Lenzenweger MF. Stability and Change in Personality Disorder FeaturesThe Longitudinal Study of Personality Disorders. Arch Gen Psychiatry. 1999;56(11):1009–1015. doi:10.1001/archpsyc.56.11.1009
There exists no empirical literature documenting the long-term longitudinal stability of personality pathology comparable to that available for normal personality. A number of test-retest studies have usefully established the short-term reliability of Axis II measures. However, the test-retest design is methodologically inadequate for resolving issues related to the long-term stability of personality disorder (PD). This prospective longitudinal study evaluated the stability of PD features in multiwave perspective.
Subjects (N=250) drawn from a nonclinical university population were examined for PD features at 3 different time points using the International Personality Disorders Examination (IPDE) and the Millon Clinical Multiaxial Inventory II (MCMI-II) during a study period of 4 years.
Features of PD displayed considerable evidence of stability for individual differences and group means, at the dimensional level of analysis, on both the IPDE and the MCMI-II. Both measures revealed modest declines in PD features over time; however, the observed changes were associated with relatively small effect sizes.
Features of PD, viewed from a dimensional perspective, seem to be relatively stable in terms of individual differences and group means based on both clinical interview and self-administered PD assessments.
THERE EXISTS no empirical literature documenting the long-term longitudinal stability of the personality disorders (PD) comparable to that available for normal personality.1,2 Although the DSM3- 5 asserts that PDs are enduring and stable over time and recognizable by adolescence or early adult life, supporting empirical data are virtually nonexistent. Test-retest studies6,7 have been conducted on PDs, typically borderline personality disorder—however, they reveal noteworthy methodological shortcomings that limit their utility for resolving issues related to long-term stability of the PDs. The greatest limitation of all such studies lies in the research design itself and the fundamental inability of test-retest observations to adequately address stability, an established fact in lifespan research methodology.8- 12 Test-retest studies have usefully established the test-retest reliability of the primary Axis II assessment devices.13- 15 The methodological superiority, however, of the prospective multiwave longitudinal design for studying continuity and change in personality is well known.2,8,9,11,16
The Longitudinal Study of Personality Disorders (LSPD) was begun in 1990 as a National Institute of Mental Health–sponsored prospective multiwave longitudinal study of personality pathology, normal personality, and temperament. A major goal of the project is the lifespan study of the stability of PD symptomatology. By using a nonclinical population, the LSPD avoids the complications attending the study of hospital/clinic PD cases (eg, treatment confounds, Berkson's bias).
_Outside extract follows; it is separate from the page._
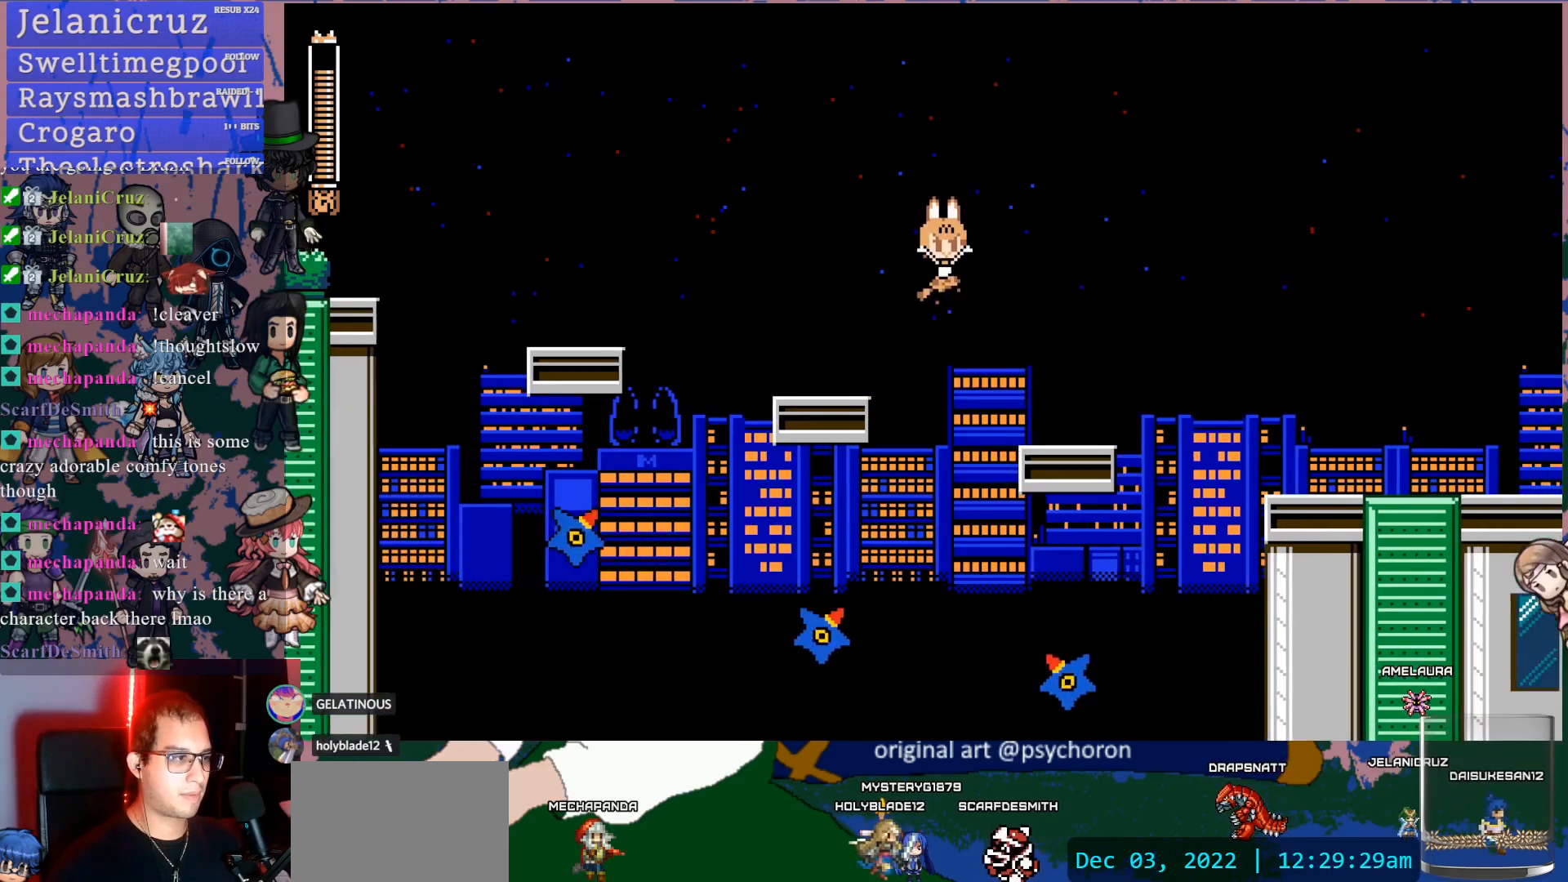
{"buttons": ["DPAD_RIGHT"], "left_stick": "center", "right_stick": "center", "events": [[117, "CROSS", "up"], [267, "DPAD_DOWN", "up"]]}
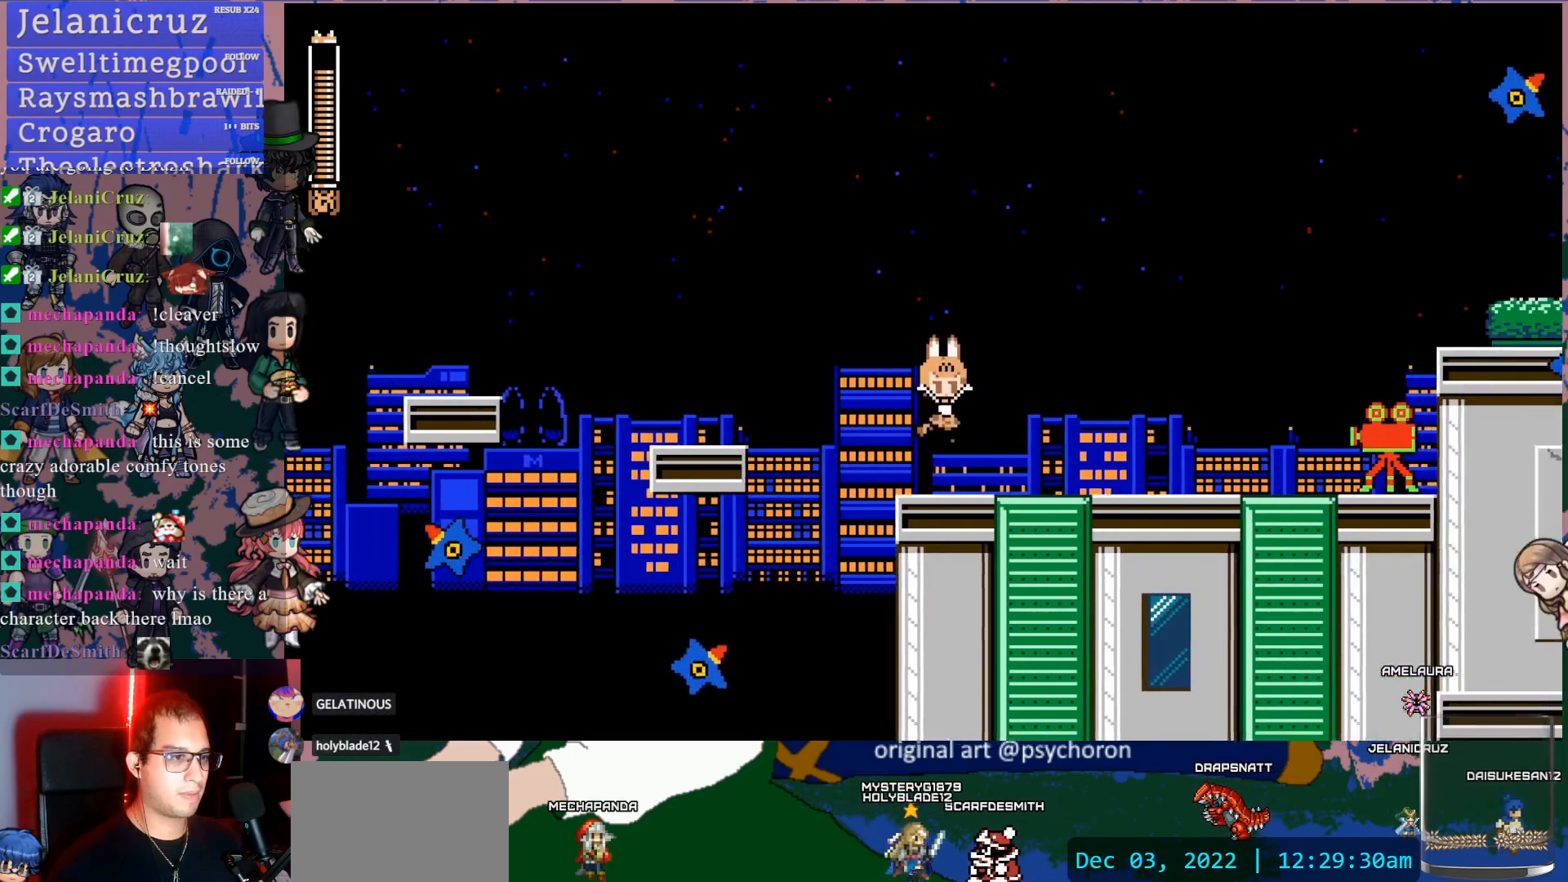
{"buttons": ["SQUARE"], "left_stick": "center", "right_stick": "center", "events": [[17, "SQUARE", "down"], [117, "DPAD_RIGHT", "up"], [117, "SQUARE", "up"], [167, "SQUARE", "down"], [250, "SQUARE", "up"], [317, "SQUARE", "down"], [400, "SQUARE", "up"], [467, "SQUARE", "down"]]}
Finally, the LSPD began with subjects who were young enough to allow for an evaluation of the DSM assumption regarding age at onset for PD.
Stability of PD features can be assessed from 4 vantage points: rank order of individual differences, mean level (or group) stability, structural (factorial) stability, and ipsative (or intrapersonal) stability.17- 19 Additional approaches to stability evaluation involve structural equation modeling8,11,20 and latent growth curve procedures.10,21 This report from the LSPD focuses only on the stability of individual differences and mean levels for PD features.
The 258 subjects in the LSPD were drawn from an initial sample that consisted of 2000 first-year undergraduate students at Cornell University, Ithaca, NY.22 Subjects were assigned to either a possible personality disorder (PPD) or no personality disorder (NPD) group as determined by the International Personality Disorder Examination (IPDE) Screen (IPDE-S) (completed screens=1684, response rate=84.2%). The PPD subjects had to meet the diagnostic threshold for at least 1 specific DSM-III-R PD, whereas NPD subjects did not meet the DSM-III-R– defined threshold for diagnosis and had fewer than 10 PD features across all disorders. Extensive details concerning subject selection procedure and sampling are given elsewhere.22 The 258 subjects consisted of 121 men (47%) and 137 women (53%); 134 (66 women) in the PPD group and 124 (71 women) in the NPD group. All subjects gave voluntary written informed consent and received an honorarium of $50 at each wave. Of the initial 258 subjects, 250 completed all 3 assessment waves. Of the 8 subjects who did not complete all waves, 5 were in the PPD and 3 were in the NPD group; the proportions did not differ (goodness of fit χ21=0.50, P>.47). Of these 8 subjects, 6 transferred to other colleges and 2 died in motor vehicle crashes. This report concerns the 250 subjects completing all 3 assessment waves.
Compared with the US population, the sample overrepresents Asian/Pacific Islanders and underrepresents those of Hispanic, African American, and working-class origins (Table 1).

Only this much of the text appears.